Les violences urbaines de fin 2024 ont été marquées par de nombreux faits de violence et de dégradations sur l’ensemble du département. Au cours de ces événements, les radars automatiques fixes de sécurité routière ont été très régulièrement pris pour cible, entraînant la destruction quasi-totale du parc martiniquais. Ces faits visant les radars se sont par ailleurs poursuivis en 2025.
Une enquête judiciaire ouverte pour dégradations et destructions volontaires, diligentée par l’Escadron
Départemental du Contrôle des Flux (EDCF) du commandement de la gendarmerie (COMGEND) de la
Martinique, sous la direction du parquet du tribunal judiciaire de Fort-de-France, a permis, mardi 13 janvier l’interpellation de deux individus, dont l’un était déjà incarcéré pour d’autres infractions.

Travail à faire:
**1)** Recopiez sans rien changer le passage du texte sur les radars qui va de « Les violences urbaines » à « poursuivis en 2025. ».
**2)** Résumez le texte sur les radars en deux phrases.

Données fournies:
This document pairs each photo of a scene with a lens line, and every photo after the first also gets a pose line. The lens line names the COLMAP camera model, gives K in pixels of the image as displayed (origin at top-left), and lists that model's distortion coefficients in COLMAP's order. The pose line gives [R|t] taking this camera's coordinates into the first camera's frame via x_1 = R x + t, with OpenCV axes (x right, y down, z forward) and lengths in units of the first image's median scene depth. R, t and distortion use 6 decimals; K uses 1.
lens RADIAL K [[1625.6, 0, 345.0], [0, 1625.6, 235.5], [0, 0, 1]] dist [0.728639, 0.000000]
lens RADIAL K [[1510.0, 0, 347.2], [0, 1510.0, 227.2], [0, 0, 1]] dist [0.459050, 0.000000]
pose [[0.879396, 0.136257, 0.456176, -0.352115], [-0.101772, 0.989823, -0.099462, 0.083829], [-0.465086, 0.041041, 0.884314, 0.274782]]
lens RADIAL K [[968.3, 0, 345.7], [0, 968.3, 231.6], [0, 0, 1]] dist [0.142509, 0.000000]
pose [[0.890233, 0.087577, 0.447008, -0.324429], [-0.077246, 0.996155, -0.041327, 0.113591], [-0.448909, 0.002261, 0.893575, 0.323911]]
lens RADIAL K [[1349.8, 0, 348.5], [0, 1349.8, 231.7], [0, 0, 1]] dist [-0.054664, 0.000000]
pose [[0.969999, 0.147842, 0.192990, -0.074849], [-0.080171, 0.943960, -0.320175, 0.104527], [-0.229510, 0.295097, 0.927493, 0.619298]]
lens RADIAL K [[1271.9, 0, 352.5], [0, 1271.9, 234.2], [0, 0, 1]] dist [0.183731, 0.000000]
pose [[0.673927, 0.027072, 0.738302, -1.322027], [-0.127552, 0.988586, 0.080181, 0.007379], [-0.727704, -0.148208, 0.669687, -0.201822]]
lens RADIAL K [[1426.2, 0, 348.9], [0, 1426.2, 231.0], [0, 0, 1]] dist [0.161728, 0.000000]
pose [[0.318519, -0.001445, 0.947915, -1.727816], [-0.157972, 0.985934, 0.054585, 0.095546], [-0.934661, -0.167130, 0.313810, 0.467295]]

Réponses:
**1)**
Les violences urbaines de fin 2024 ont été marquées par de nombreux faits de violence et de dégradations sur l’ensemble du département. Au cours de ces événements, les radars automatiques fixes de sécurité routière ont été très régulièrement pris pour cible, entraînant la destruction quasi-totale du parc martiniquais. Ces faits visant les radars se sont par ailleurs poursuivis en 2025.

**2)** Pendant les violences urbaines de fin 2024, les radars automatiques fixes ont très souvent été pris pour cible, et presque tout le parc martiniquais a été détruit. Ces attaques ont continué en 2025, et une enquête de la gendarmerie de la Martinique, menée sous la direction du parquet de Fort-de-France, a permis le mardi 13 janvier l'arrestation de deux individus, dont l'un était déjà en prison pour d'autres infractions.